Tribune / La diversité : opportunité d’accès au juste prix environnemental et social
René-Louis Perrier,
Président d’EcoLogic.

Fondement d’un développement durable, le principe de la responsabilité élargie du producteur (REP) participe d’un changement subtil mais profond qui, sans renier notre société de consommation, incite à la préservation de l’environnement et de ses ressources naturelles. En effet, la REP permet d’internaliser dans le prix de vente des produits de consommation une partie de leurs impacts environnementaux. Ce mécanisme, simple dans son principe mais complexe dans son application, neutralise l’impact environnemental de l’acte de consommation et s’il est mis en œuvre de manière suffisamment large et efficace aidera la société à poursuivre son développement sans mettre en péril notre planète.

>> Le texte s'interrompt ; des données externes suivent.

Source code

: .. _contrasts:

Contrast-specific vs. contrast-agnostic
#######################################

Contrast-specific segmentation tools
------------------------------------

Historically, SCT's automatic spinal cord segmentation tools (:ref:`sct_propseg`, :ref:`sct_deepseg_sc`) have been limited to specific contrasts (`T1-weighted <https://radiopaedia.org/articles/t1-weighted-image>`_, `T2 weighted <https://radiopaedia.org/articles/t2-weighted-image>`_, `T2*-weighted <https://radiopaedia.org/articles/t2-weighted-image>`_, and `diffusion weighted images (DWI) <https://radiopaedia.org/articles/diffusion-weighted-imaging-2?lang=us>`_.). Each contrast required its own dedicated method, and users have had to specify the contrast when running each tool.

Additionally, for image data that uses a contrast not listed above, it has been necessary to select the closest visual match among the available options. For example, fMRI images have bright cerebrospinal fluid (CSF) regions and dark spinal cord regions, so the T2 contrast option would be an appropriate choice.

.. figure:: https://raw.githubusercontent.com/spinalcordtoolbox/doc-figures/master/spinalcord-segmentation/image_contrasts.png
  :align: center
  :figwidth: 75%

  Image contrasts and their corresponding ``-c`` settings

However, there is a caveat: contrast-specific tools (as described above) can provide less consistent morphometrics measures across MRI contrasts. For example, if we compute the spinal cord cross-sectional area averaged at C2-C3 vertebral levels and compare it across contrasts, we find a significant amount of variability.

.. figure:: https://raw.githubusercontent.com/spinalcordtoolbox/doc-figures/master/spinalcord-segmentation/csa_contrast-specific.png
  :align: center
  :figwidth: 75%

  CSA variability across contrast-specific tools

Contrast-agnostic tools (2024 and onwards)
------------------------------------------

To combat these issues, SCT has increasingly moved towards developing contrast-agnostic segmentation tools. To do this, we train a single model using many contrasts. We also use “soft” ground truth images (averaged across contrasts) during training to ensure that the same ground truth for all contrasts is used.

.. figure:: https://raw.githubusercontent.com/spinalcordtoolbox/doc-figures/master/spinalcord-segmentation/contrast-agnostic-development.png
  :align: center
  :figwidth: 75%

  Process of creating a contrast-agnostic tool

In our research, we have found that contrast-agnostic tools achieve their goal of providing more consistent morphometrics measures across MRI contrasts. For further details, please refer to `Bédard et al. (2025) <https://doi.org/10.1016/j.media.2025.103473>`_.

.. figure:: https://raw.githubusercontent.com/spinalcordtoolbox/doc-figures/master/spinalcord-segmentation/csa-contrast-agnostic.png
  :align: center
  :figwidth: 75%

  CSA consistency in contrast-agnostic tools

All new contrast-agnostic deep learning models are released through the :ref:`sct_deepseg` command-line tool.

En France, la filière de dépollution et de valorisation des déchets d’équipements électriques et électroniques (D3E) s’appuie sur une véritable responsabilisation financière et opérationnelle des producteurs et constitue une forme aboutie de la REP. Pour que les producteurs exercent cette responsabilité, il est essentiel de leur proposer une palette de solutions efficaces, innovantes, et de leur laisser l’initiative afin qu’ils retiennent la plus adaptée à leurs problématiques sociales et environnementales.

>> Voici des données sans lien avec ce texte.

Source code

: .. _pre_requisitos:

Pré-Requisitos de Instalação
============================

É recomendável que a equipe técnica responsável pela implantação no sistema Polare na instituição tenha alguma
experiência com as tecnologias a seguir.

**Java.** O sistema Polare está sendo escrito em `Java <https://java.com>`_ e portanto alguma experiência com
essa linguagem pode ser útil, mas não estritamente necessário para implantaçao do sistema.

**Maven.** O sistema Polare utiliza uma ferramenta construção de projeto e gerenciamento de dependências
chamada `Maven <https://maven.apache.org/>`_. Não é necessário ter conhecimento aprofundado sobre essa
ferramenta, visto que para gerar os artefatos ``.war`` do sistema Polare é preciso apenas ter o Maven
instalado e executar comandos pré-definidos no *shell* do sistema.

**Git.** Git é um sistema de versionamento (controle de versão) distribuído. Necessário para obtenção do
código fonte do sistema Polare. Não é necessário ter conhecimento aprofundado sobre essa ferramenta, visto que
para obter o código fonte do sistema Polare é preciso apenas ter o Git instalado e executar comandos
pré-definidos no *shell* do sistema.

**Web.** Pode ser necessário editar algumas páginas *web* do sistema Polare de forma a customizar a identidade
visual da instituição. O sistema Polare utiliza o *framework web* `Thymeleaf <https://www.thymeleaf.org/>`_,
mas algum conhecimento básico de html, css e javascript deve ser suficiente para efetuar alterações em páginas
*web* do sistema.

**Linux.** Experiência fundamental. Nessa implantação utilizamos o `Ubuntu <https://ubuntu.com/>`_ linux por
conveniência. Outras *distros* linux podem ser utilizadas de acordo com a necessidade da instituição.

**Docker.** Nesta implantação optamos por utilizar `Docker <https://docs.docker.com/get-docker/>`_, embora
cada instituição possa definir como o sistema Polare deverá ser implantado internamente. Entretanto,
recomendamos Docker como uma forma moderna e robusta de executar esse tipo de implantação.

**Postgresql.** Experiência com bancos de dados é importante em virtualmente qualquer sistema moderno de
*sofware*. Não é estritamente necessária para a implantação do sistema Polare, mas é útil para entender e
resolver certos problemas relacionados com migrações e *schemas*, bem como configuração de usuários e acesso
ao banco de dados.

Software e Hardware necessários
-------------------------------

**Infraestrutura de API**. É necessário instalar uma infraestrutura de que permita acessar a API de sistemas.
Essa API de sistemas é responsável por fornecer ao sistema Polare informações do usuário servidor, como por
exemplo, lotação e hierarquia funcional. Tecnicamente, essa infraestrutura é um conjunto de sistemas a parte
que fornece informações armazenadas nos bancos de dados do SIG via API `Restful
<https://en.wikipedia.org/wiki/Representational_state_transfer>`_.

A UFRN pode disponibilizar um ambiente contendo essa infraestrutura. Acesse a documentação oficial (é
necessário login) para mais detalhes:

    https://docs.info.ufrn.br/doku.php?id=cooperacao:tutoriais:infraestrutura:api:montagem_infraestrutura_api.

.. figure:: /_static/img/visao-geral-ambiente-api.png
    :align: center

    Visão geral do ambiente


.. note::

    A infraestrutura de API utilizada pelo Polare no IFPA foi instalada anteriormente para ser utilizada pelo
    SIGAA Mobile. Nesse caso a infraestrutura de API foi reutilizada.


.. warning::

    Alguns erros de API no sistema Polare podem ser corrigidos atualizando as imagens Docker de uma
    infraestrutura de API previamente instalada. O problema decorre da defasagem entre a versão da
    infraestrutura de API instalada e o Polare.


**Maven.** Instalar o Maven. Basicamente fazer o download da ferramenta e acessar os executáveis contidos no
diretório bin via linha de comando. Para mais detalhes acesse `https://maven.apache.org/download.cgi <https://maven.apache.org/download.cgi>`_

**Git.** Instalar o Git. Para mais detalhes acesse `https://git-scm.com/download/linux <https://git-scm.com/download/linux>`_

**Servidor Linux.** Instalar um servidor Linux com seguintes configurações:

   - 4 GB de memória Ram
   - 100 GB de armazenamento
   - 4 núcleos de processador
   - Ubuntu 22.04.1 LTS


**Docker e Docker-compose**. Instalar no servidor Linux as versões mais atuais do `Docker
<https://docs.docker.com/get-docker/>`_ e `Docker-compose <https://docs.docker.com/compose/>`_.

Les pouvoirs publics français ont donc délivré un agrément à quatre éco-organismes au service des producteurs responsabilisés. Cette pluralité est le mécanisme central du dispositif qui permet la régulation économique de la filière et la recherche de solutions innovantes. Elle permet d’éviter des gaspillages voire des abus finalement supportés par les consommateurs.
L’actualité récente nous démontre combien l’unicité de l’éco-organisme prenant en charge la responsabilité des producteurs d’emballages n’autorise pas, en cas de dérive, une réelle sanction par le marché ou les autorités publiques. De fait, la compensation des pertes observées ne s’envisage que par l’augmentation, dès janvier 2010, des contributions à charge des consommateurs. Cette augmentation aura en outre l’effet paradoxal de renforcer l’éco-organisme en défaut en accroissant son chiffre d’affaire. Un système basé sur la pluralité aurait sans nul doute permis d’instaurer un avantage concurrentiel au bénéfice des sociétés à la gestion plus rigoureuse et, par suite, au service de l’intérêt général.
Les filières REP sollicitent un grand nombre d’acteurs qui s’investissent personnellement et financièrement dans leurs développements. Elles demandent de la part des usagers un effort significatif en termes de tri et de collecte sélectifs. Il est impardonnable de décevoir ces énergies et d’utiliser la conviction sincère, le dévouement et les ressources des citoyens à des fins qui ne sont pas purement environnementales ou sociales.